« Nos parents étaient des musulmans pieux et croyaient, tout comme nous, que " chaque fois que l’on frappe à la porte, c’est Dieu qui envoie une bénédiction ". Nous n’avons jamais accepté d’argent de la part de nos hôtes juifs. Tous les êtres humains viennent de Dieu. Besa existe dans l’âme de chaque Albanais »
Notre défunt frère Refik a été le premier reconnu Juste parmi les Nations par l’Institut Yad Vashem. Maintenant, nous avons tous deux également reçu cet honneur pour avoir accueilli la famille Mandil et celle de Joseph Ben Joseph.
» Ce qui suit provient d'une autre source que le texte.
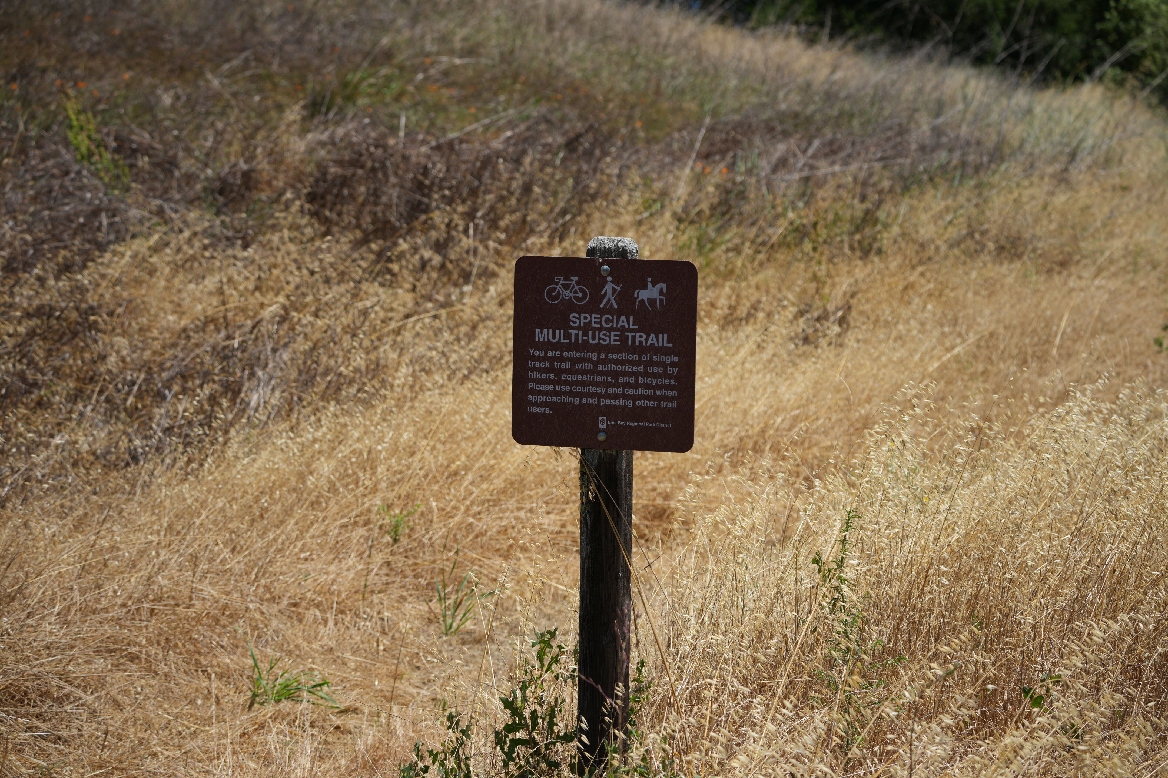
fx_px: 3147
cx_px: 584
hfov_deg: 21.0
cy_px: 389
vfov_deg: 14.1
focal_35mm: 97
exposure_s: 1/1000
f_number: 5.6
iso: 200
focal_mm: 97
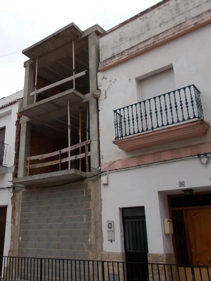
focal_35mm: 35
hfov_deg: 39.6
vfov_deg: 52.6
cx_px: 53
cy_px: 140
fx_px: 285
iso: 80
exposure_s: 1/400
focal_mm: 4.6
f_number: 3.2
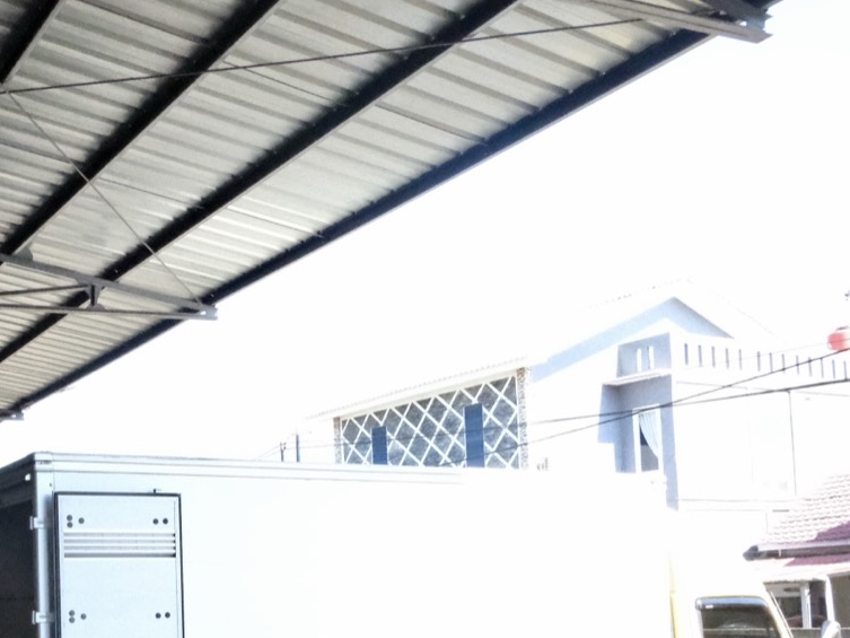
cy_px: 597
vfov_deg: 29.4
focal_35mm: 47
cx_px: 91
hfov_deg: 37.8
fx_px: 1154
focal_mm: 15.2
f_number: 8
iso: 25600
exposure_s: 1/4000
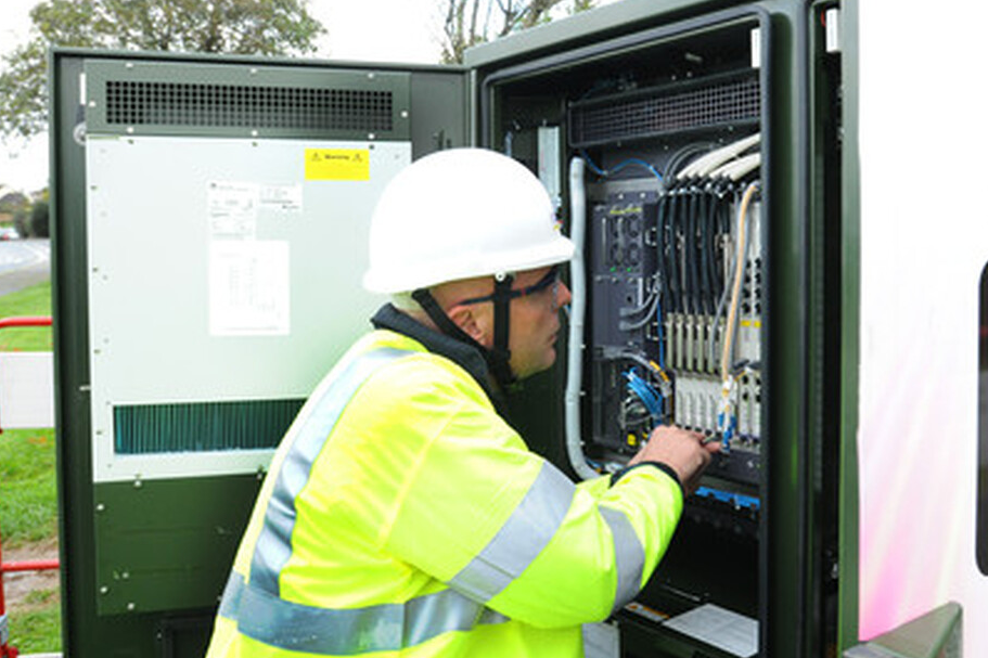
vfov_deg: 41.0
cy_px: 283
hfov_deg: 58.1
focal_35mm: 32
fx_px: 878
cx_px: 608
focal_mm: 19
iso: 800
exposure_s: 1/100
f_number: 7.1
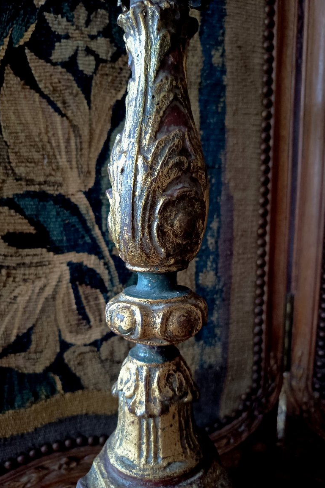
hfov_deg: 49.6
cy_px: 253
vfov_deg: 69.4
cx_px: 162
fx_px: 352
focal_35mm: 26
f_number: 1.7
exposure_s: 1/14.3
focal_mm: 5.24
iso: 3690
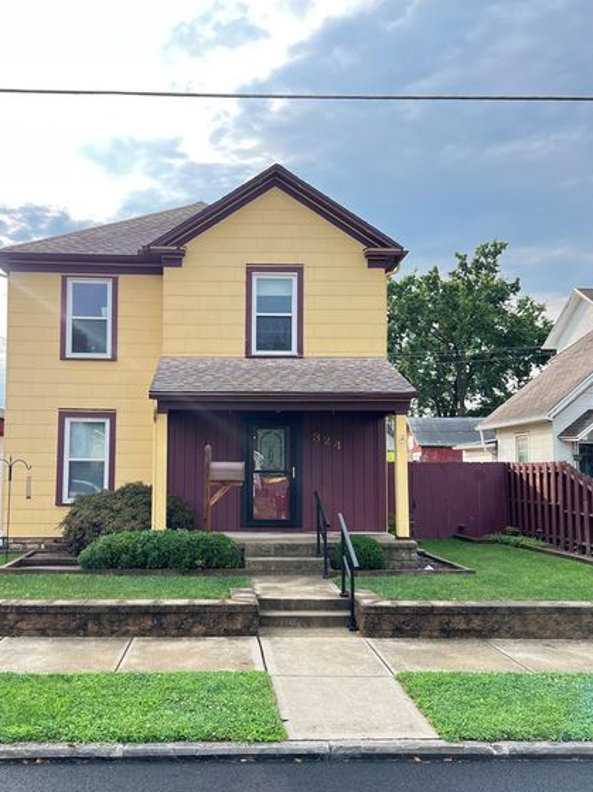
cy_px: 424
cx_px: 243
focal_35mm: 31
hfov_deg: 45.2
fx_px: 708
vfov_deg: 58.3
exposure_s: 1/808
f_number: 1.5
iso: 50
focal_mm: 5.7
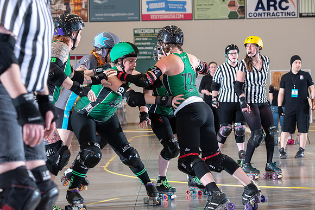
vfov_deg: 14.4
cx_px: 158
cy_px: 105
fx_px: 831
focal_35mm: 95
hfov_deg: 21.5
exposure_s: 1/160
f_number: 5.6
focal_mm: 95
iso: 640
Sous l’occupation italienne, Joseph travaillait pour moi, Hamid, dans mon magasin d’habillement, et Moshe Mandil travaillait dans le studio de photographie de notre frère Refik. Leurs deux familles avaient fui la Yougoslavie.
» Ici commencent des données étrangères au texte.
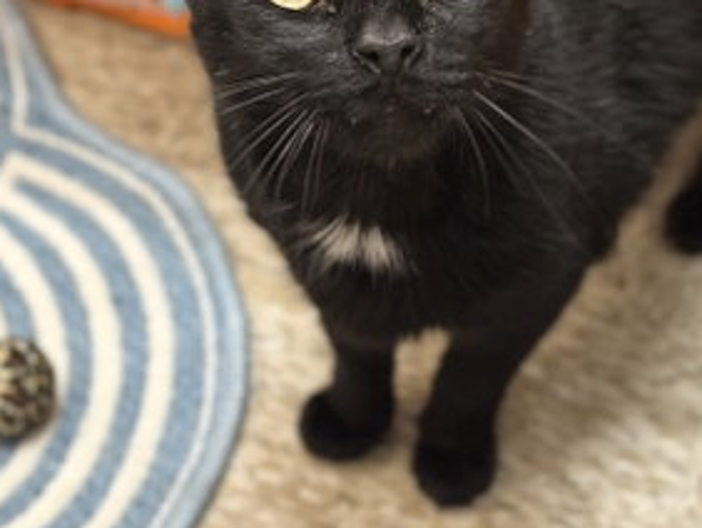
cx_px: 388
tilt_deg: -44.8
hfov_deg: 23.0
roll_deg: -0.7
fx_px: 1725
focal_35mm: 85
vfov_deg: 17.2
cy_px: 81
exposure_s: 1/50
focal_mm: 6.86
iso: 400
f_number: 1.78
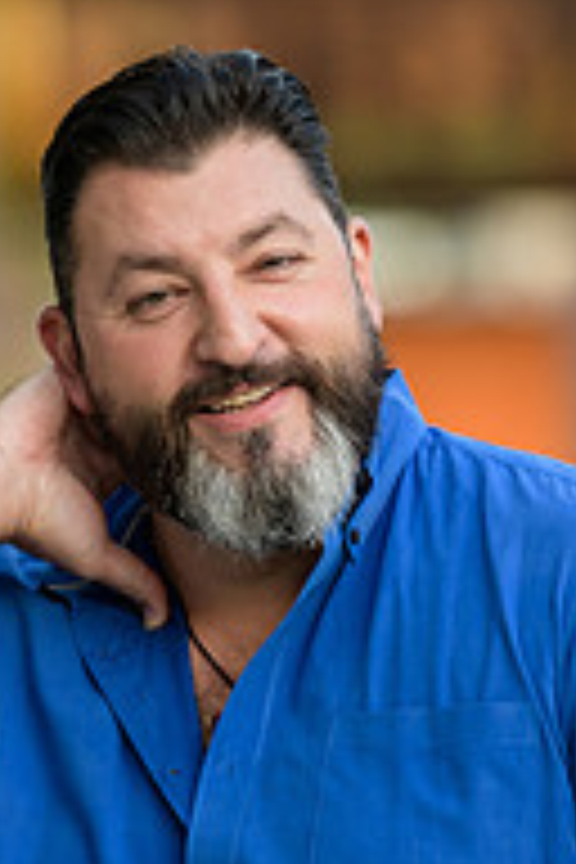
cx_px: 216
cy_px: 734
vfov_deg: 6.5
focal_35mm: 316
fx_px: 7583
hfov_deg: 4.3
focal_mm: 135
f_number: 2
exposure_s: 1/250
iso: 200
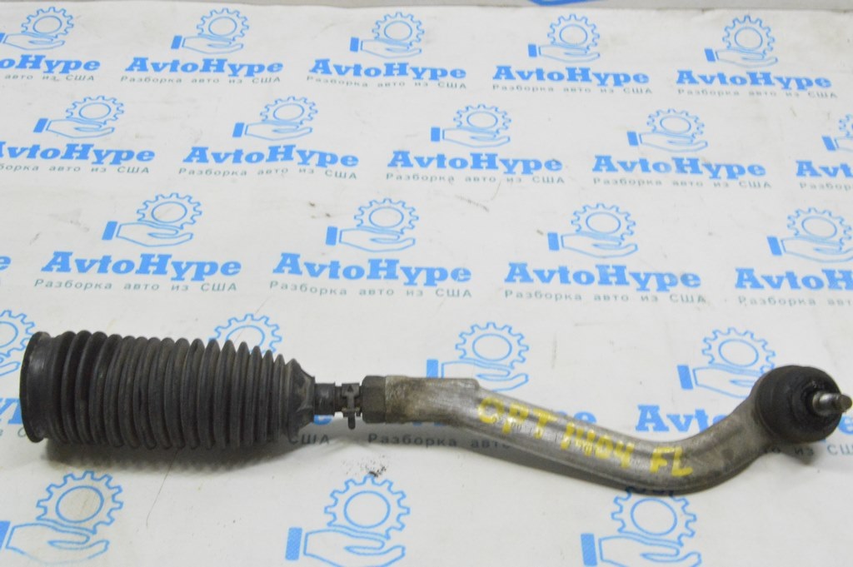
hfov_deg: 42.4
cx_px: 426
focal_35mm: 46
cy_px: 284
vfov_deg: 28.9
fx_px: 1101
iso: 6400
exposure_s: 1/20
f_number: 20
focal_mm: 31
Lorsque l’occupation allemande a commencé en 1943, nous avons fait venir les deux familles juives dans notre maison de Krujë. Xhemal a cheminé avec les parents, nuit et jour, trente-six heures d’affilées, avant d’atteindre notre maison. Nous les avions habillés comme des villageois. Deux jours plus tard, nous avons transporté les enfants à Krujë. La journée, nous cachions les adultes dans une grotte en montagne, pendant que les enfants jouaient avec leurs camarades au village. Tous nos voisins savaient que nous cachions des Juifs. Un jour, les Allemands sont venus fouiller le village. Ils sont allés de maison en maison, en quête d’un fusil manquant. Ils n’ont jamais retrouvé le fusil. Nous avons caché les Juifs chez nous pendant neuf mois, jusqu’à la Libération. Nous avons perdu tout contact avec la famille Ben Joseph. Ils ont quitté la Yougoslavie trop tôt et nous craignions que les Allemands ne les aient assassinés en se repliant. La famille Mandil est également rentrée chez elle, en Yougoslavie. Notre frère Refik lui a rendu visite après la guerre et a étudié la photographie avec Moshe. Les Mandil ont ensuite émigré en Israël.
Nous autres Albanais avons ouvert notre porte quatre fois dans l’Histoire récente. La première fois aux Grecs, lors de la famine durant la Première Guerre mondiale ; puis aux soldats italiens arrivés dans notre pays après s’être rendus aux Alliés ; puis encore aux Juifs lors de l’occupation allemande ; et enfin, tout récemment, aux réfugiés albanais du Kosovo fuyant les Serbes. Seuls les Juifs nous ont témoigné leur gratitude.
Raconté par Hamid Veseli et Xhemal Veseli.
Le 23 mai 2004, les frères Hamid et Xhemal Veseli ont été reconnus Justes parmi les Nations par l’Institut Yad Vashem.